Over the weekend, Ashley called thousands of Pennsylvania voters on behalf of Daniels. Like a seasoned campaign volunteer, Ashley analyzes voters' profiles to tailor conversations around their key issues. Unlike a human, Ashley always shows up for the job, has perfect recall of all of Daniels' positions, and does not feel dejected when she's hung up on.

"This is going to scale fast," said 30-year-old Ilya Mouzykantskii, the London-based CEO of Civox, the company behind Ashley. "We intend to be making tens of thousands of calls a day by the end of the year and into the six digits pretty soon. This is coming for the 2024 election and it's coming in a very big way. ... The future is now."

For Daniels, the tool levels the playing field: as the underdog, she is now armed with another way to understand voters better, reach out in different languages (Ashley is fluent in over 20), and conduct many more "high bandwidth" conversations.

But the development worries many, including OpenAI CEO Sam Altman, who testified in Congress in May that he was "nervous" about generative AI's ability to compromise election integrity through "one-on-one interactive disinformation."

The technology, which learns from reams of internet data, has become so good at realistic conversations that in recent months people have fallen in love with, and declared themselves married to, AI-powered chatbots.

Mouzykantskii said he is fully aware of the potential downsides, and does not intend to take any venture capital funding which might entice him to prioritize profits over ethics.

And like OpenAI, he is setting up an unusual governance structure: a committee empowered to force him to publicly disclose anything of concern about the company.
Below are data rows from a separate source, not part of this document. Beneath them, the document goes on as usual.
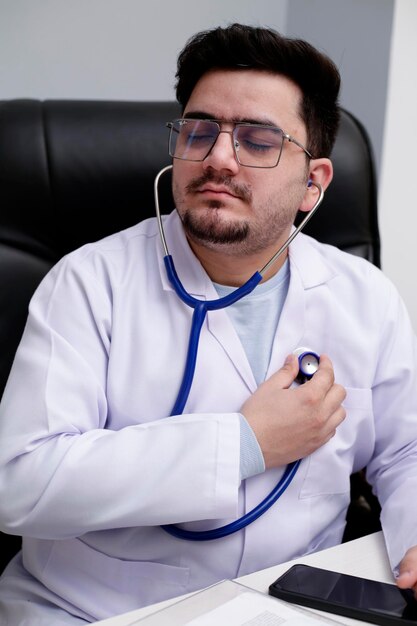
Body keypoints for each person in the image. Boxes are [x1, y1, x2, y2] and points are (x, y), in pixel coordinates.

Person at [0, 22, 417, 625]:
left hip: (295, 604)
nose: (218, 157)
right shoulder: (88, 283)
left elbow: (405, 451)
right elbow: (19, 480)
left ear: (313, 184)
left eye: (257, 140)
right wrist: (243, 444)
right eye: (199, 131)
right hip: (95, 610)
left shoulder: (363, 297)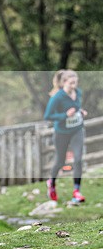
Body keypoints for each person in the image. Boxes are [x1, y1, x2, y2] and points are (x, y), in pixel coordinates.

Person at [44, 69, 87, 203]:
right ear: (64, 83)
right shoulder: (57, 97)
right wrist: (65, 115)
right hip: (61, 133)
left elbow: (76, 106)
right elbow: (48, 116)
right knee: (60, 161)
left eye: (76, 82)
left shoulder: (78, 92)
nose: (74, 85)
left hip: (77, 130)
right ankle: (52, 183)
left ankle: (76, 192)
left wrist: (80, 112)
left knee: (78, 159)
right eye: (71, 83)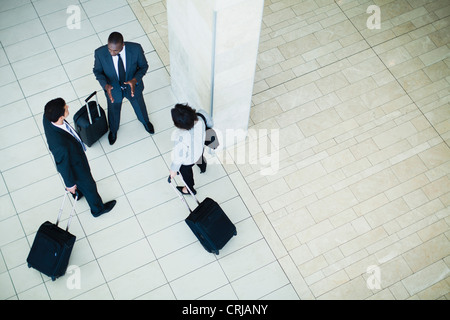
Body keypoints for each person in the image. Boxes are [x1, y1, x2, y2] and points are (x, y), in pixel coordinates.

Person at [43, 98, 116, 217]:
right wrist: (69, 184)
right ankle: (97, 209)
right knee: (90, 187)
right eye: (65, 108)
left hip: (73, 158)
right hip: (77, 166)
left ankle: (78, 192)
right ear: (61, 117)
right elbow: (62, 165)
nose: (68, 107)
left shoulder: (48, 117)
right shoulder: (59, 145)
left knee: (80, 185)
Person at [93, 31, 154, 145]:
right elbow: (97, 71)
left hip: (132, 86)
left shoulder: (136, 49)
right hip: (113, 89)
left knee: (139, 106)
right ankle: (114, 131)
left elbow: (144, 66)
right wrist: (105, 85)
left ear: (123, 45)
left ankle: (145, 122)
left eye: (115, 50)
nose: (111, 52)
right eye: (109, 49)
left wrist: (135, 79)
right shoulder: (100, 53)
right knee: (113, 111)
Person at [169, 103, 213, 195]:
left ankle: (189, 189)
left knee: (186, 174)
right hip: (200, 148)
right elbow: (210, 124)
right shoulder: (201, 115)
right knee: (200, 158)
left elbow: (179, 158)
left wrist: (173, 170)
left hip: (188, 161)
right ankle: (203, 167)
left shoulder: (180, 137)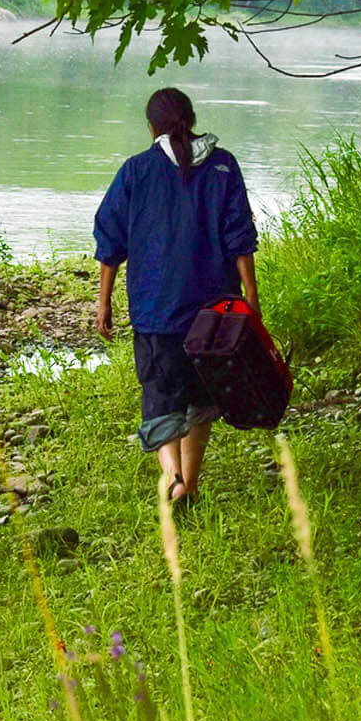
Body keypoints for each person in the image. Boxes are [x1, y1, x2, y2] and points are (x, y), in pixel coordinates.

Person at [92, 86, 259, 504]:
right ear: (191, 120)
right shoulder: (223, 166)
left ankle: (173, 479)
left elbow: (111, 241)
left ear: (152, 128)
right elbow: (240, 238)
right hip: (214, 312)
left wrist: (104, 301)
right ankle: (193, 483)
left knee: (160, 396)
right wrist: (252, 301)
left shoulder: (136, 171)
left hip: (156, 310)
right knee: (202, 397)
Civox has decided to give Ashley a robotic-sounding voice and disclose she is an AI, despite not being legally required to do so.

Mouzykantskii and his co-founder Adam Reis, former computer science students at Stanford and Columbia Universities respectively, declined to disclose the exact generative AI models they are using. They will only say they use over 20 different AI models, some proprietary and some open-source.
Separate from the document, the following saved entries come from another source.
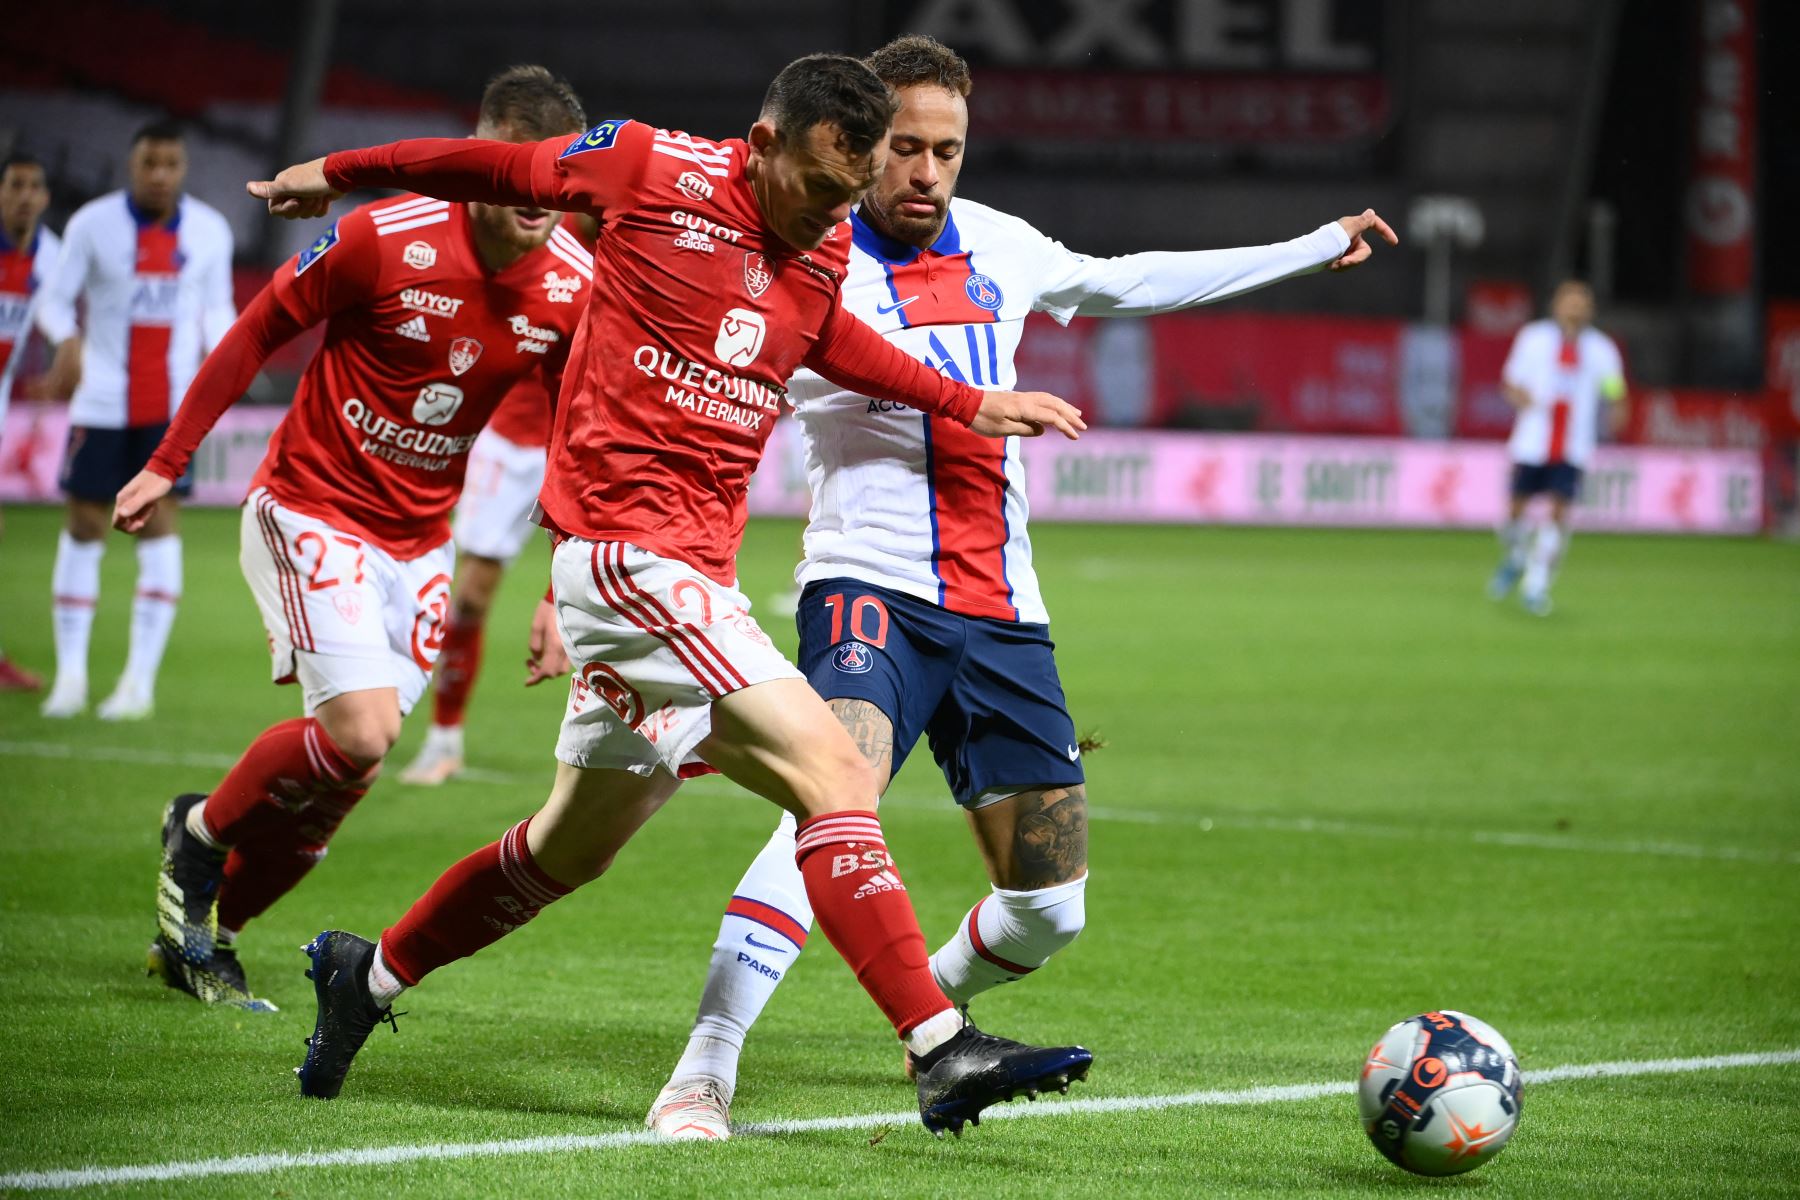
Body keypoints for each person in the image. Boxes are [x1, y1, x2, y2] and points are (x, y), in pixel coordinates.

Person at [243, 52, 1091, 1136]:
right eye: (819, 185)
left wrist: (968, 403)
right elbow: (492, 166)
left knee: (566, 849)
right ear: (764, 141)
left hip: (689, 574)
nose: (831, 213)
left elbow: (831, 341)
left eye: (850, 194)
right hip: (627, 562)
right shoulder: (648, 168)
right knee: (833, 767)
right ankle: (939, 1047)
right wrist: (338, 169)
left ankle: (365, 979)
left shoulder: (822, 239)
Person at [644, 35, 1399, 1141]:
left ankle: (933, 1008)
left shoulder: (1001, 244)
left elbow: (1130, 278)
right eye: (904, 147)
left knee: (1049, 906)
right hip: (869, 589)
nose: (926, 171)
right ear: (859, 145)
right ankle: (704, 1067)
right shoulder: (808, 258)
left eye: (947, 149)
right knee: (833, 791)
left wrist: (1308, 244)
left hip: (1003, 611)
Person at [113, 65, 593, 1009]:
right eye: (518, 176)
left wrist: (554, 593)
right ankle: (200, 833)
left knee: (336, 791)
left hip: (420, 543)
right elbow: (258, 329)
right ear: (474, 168)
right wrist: (170, 462)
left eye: (555, 182)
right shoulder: (384, 236)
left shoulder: (575, 287)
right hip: (312, 506)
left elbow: (577, 439)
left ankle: (210, 939)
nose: (539, 201)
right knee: (363, 732)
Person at [34, 122, 235, 719]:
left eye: (170, 164)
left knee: (158, 526)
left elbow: (220, 308)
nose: (159, 175)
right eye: (150, 162)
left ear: (184, 168)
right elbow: (52, 298)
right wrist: (65, 336)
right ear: (132, 164)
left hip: (172, 407)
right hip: (99, 400)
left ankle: (137, 684)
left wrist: (224, 361)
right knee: (85, 526)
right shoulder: (92, 224)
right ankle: (69, 678)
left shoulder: (209, 230)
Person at [399, 217, 599, 786]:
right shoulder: (532, 243)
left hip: (576, 446)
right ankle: (443, 740)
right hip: (509, 443)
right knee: (467, 600)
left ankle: (611, 753)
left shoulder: (624, 253)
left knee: (597, 598)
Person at [1488, 280, 1627, 615]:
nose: (1575, 308)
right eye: (1570, 301)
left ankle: (1535, 587)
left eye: (1581, 302)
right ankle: (1517, 557)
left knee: (1559, 513)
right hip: (1531, 442)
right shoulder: (1533, 339)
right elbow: (1509, 383)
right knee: (1513, 514)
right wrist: (1524, 398)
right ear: (1556, 304)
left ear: (1590, 309)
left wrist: (1617, 415)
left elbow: (1614, 392)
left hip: (1573, 447)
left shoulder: (1602, 349)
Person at [0, 151, 60, 693]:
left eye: (33, 187)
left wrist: (63, 371)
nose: (23, 196)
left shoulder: (50, 255)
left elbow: (60, 321)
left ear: (44, 198)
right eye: (14, 185)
Thanks to the latest generative AI technologies, Reis was able to build the product almost entirely on his own, whereas several years ago it would have taken a team of 50 engineers several years to do so, he said.

LEGAL GRAY AREA

Few legal guardrails regulate this way of using AI.

"I don't know under what federal law that would be illegal," said Robert Weissman, president of the nonprofit consumer advocacy organisation Public Citizen.

Michigan is one of a few states that have passed or are in the process of debating legislation to regulate deepfakes in elections. Pennsylvania, where Daniels is running, has no such legislation.

No rules directly apply to what Civox is doing. Federal Trade Commission regulations ban telemarketers from making robocalls to people on the Do Not Call Registry, but the list does not apply to political calls - and Civox's activity, with its "personalised" messages, does not qualify as robocalling.

The Federal Communications Commission prohibits campaign-related autodialed or prerecorded voice calls, including autodialed live calls to cell phones without the recipient's prior consent. The FCC is also beginning a formal inquiry into how AI technology impacts illegal and unwanted robocalls.

The Federal Election Commission has begun looking into whether to regulate AI use in campaigns.

None of these rules apply to the way campaigns are using Mouzykantskii's technology.

Mouzykantskii said he welcomes regulation, noting the technology's potential to spread misinformation. Other companies will likely create AI callers that sound nearly identical to a real human and not disclose the caller is AI-generated, he said.

"This should provoke thoughts about just how close we are to some version of the future that has previously only been available in sci-fi movies and books," he said. "And that is reason alone for regulators and legislators, in not just the United States but globally, to start paying attention."

David Fish, 63, enjoyed hearing from Ashley despite that he could tell instantly it wasn't a human.

"This one kept my attention," he said. "The thing I really liked was that it identified itself as AI and didn't try to fool me."